Stored records ::

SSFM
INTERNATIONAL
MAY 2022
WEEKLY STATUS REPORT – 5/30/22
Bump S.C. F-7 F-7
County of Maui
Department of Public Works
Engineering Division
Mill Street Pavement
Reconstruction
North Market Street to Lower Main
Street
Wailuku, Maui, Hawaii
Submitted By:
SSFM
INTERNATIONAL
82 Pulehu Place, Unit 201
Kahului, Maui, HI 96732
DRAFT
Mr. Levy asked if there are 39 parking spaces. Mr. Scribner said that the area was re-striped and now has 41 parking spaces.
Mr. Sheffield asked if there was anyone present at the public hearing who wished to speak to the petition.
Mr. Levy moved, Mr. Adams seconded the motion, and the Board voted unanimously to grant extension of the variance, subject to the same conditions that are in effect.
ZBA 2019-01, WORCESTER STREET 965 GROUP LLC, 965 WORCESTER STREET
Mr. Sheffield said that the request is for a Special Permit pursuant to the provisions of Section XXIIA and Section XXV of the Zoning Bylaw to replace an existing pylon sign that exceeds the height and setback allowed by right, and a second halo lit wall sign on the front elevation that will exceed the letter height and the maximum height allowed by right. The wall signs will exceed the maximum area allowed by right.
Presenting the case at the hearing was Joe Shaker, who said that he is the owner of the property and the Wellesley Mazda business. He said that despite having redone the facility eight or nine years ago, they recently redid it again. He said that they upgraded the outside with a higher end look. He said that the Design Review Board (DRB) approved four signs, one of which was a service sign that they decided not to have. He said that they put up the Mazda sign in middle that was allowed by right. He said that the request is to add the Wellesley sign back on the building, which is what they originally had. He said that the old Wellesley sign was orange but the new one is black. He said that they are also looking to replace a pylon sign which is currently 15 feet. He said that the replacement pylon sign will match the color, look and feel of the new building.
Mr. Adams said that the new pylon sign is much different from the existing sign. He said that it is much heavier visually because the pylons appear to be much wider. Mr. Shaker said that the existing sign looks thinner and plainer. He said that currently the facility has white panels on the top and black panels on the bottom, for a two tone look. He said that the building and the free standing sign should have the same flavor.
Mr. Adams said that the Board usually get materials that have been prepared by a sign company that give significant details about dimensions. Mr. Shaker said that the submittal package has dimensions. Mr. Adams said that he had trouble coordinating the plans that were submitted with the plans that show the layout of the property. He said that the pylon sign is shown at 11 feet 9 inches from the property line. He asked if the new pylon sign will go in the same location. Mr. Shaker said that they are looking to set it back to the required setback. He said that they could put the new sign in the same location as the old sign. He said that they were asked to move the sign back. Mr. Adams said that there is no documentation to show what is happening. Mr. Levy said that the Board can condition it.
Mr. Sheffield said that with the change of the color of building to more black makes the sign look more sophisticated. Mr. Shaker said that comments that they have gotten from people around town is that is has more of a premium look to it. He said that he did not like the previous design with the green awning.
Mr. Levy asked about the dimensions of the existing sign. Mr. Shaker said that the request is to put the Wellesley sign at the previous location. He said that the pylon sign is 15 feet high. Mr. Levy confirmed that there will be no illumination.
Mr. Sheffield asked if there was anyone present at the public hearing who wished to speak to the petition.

Activity :: Retype only the stretch of lines above starting at the one with "Mr. Levy moved, Mr." and stopping at the one with "Mr. Sheffield said that the", exactly as written, with both kept.

Expected output ::
Mr. Levy moved, Mr. Adams seconded the motion, and the Board voted unanimously to grant extension of the variance, subject to the same conditions that are in effect.
ZBA 2019-01, WORCESTER STREET 965 GROUP LLC, 965 WORCESTER STREET
Mr. Sheffield said that the request is for a Special Permit pursuant to the provisions of Section XXIIA and Section XXV of the Zoning Bylaw to replace an existing pylon sign that exceeds the height and setback allowed by right, and a second halo lit wall sign on the front elevation that will exceed the letter height and the maximum height allowed by right. The wall signs will exceed the maximum area allowed by right.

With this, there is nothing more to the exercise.